'Few-walled' carbon nanotubes said cheap and efficient option for certain applications

March 16, 2005

North Carolina scientists have found that "thinnest" is not necessarily "best" in rating structure and function of carbon nanotubes, the molecule-sized cylinders that show promise for futuristic technology scaled at a billionths of a meter.
During an American Chemical Society national meeting, researchers at Duke University and Xintek, Inc. of Research Triangle Park, N.C., will report on the synthesis and testing of a new class of nanotubes made up of two to five layers of carbon atoms.

The scientists find these "few-walled" carbon nanotubes are structurally nearly as perfect as one carbon atom thick "single-walled" carbon nanotubes, while being cheaper to make than their single-walled cousins, said Duke assistant chemistry professor Jie Liu Liu and his colleagues discovered how to create the tubes within heated streams of alcohol and hydrogen.

Moreover, tests by Liu's collaborators at Xintek found that few-walled nanotubes can be made to spew out electrons with better performance than current commercial carbon nanotubes, Liu added.

Xintek is already commercializing varieties of carbon nanotubes as "field emitters" that generate electrons to empower portable and miniaturized X-ray sources. Other possible uses for electron field emitters would include-flat panel displays and new kinds of light sources.

Liu will report on the synthesis and evaluation of few-walled nanotubes during a scientific session on polymer nanocomposites beginning at 8 a.m. Pacific Standard Time on Wednesday, March 16, 2005, at the Torrey Room 1 and 2 of the San Diego Marriott Hotel.

Since carbon nanotubes were first discovered in 1991, chemists such as Liu and material scientists such as Xintek co-founder Otto Zhou have been attracted by the potential of these graphite-like nanocylinders to become 21st century wonder materials.

Carbon nanotubes of both single-walled and multi-walled varieties combine ultra miniaturization with exceptionally high structural strength.

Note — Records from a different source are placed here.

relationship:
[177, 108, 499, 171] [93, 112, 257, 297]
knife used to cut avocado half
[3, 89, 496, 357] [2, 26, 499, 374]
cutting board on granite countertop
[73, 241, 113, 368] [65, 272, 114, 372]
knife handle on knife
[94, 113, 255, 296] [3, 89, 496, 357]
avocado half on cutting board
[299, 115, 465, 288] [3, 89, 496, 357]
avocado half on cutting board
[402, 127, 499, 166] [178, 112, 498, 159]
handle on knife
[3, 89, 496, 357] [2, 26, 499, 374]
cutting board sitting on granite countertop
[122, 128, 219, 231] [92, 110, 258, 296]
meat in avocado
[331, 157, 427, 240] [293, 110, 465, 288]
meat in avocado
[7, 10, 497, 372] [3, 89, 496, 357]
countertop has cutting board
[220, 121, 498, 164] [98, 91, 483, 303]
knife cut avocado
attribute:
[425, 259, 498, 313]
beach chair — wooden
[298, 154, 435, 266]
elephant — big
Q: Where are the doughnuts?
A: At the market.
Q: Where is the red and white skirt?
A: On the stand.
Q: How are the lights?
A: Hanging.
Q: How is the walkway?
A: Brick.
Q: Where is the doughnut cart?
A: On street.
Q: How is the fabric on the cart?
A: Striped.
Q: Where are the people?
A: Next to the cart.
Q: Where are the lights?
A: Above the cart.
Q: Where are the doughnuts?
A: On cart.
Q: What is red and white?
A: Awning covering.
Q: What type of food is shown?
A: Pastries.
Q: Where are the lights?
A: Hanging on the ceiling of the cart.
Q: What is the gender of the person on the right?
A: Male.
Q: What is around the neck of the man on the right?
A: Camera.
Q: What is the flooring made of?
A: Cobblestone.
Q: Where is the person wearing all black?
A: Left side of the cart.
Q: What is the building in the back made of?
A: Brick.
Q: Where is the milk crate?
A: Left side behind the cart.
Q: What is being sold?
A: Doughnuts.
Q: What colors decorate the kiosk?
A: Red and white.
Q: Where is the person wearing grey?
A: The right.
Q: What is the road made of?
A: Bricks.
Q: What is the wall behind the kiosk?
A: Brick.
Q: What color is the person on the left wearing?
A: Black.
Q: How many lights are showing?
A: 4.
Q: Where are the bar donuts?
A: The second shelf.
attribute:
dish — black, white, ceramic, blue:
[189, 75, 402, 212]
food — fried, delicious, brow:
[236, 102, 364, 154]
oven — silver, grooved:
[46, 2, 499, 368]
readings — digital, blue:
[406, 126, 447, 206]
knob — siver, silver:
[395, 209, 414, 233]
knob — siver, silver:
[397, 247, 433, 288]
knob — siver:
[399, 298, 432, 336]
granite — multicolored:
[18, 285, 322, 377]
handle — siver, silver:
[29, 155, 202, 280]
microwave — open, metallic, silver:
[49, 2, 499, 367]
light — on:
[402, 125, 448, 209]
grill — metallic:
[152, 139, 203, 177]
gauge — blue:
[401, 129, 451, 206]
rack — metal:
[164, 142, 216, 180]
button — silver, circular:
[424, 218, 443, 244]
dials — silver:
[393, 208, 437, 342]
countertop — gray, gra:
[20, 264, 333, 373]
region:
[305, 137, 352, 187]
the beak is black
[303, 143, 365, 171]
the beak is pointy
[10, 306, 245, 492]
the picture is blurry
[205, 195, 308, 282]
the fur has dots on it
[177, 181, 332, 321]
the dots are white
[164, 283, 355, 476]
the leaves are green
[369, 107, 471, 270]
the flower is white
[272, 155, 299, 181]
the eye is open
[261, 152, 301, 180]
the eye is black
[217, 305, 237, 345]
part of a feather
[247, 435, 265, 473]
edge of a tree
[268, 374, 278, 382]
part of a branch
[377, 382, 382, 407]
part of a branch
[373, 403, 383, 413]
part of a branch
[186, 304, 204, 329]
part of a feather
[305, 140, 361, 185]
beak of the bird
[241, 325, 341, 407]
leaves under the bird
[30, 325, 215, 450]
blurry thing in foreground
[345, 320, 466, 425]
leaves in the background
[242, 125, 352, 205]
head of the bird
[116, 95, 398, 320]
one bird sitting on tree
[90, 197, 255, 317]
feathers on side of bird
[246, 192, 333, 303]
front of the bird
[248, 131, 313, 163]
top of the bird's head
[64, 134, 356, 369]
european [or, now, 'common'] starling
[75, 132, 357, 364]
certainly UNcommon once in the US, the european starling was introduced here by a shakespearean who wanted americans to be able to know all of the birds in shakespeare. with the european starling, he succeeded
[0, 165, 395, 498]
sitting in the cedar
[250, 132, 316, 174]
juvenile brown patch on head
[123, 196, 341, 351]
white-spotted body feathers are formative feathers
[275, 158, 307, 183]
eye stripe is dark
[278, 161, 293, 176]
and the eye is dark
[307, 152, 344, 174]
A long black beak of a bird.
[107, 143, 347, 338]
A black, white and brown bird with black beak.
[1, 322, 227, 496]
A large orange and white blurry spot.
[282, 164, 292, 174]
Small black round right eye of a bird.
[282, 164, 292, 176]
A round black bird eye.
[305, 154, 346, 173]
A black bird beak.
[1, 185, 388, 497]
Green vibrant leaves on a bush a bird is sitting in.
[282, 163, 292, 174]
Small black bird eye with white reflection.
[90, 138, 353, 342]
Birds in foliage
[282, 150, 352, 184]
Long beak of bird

Their electronic properties can range between metal-like and semiconductor-like, depending on their structural alignments.

Liu's own laboratory, which is also linked to the University of North Carolina at Chapel Hill-based North Carolina Center for Nanoscale Materials directed by Zhou, who is a UNC-Chapel Hill professor, has evaluated various methods for making nanotubes.

Liu's teams of researchers have also developed techniques to make exceptionally long single-walled carbon nanotubes for potential use in nanoscale electronic circuitry.

The fact that single-walled carbon nanotubes are composed of just one layer makes them more predictable and reliable for use as precision electronic components. However, Liu said, "The problem is that single-walled nanotubes are very hard to make, and very hard to make in large quantities."

By contrast, "multi-walled nanotubes can be made very easily and in very large quantities, although in most cases they have a lot of structural defects," he added. Because of their ease of manufacture, multi-walled carbon nanotubes are becoming commercially available for uses that can accommodate structural flaws, Liu said.

As an example, he described how using small portions of multi-walled nanotubes in manufacturing plastic auto parts alters the plastic's electrical charges in a way that makes automotive paint stick more uniformly.

Multi-walled nanotubes are normally encased by 10 to 30 consecutive layers of carbon atoms. But few-walled carbon nanotubes are different, Liu said. "The fact that they are smaller in diameter makes them uniquely suitable for certain applications. They are also more rigid than single-walled nanotubes. And they can be made much, much cheaper than single walled nanotubes."

His Duke laboratory stumbled onto few-walled nanotubes during a failed attempt to make single-walled carbon nanotubes. When the researchers tried growing the single-walled variety in a heated glass tube within a stream of alcohol and hydrogen under the influence of metal catalysts, they grew few-walled nanotubes instead.

Duke and Xintek have applied for a patent on the application of few-walled carbon nanotubes for electron field emission.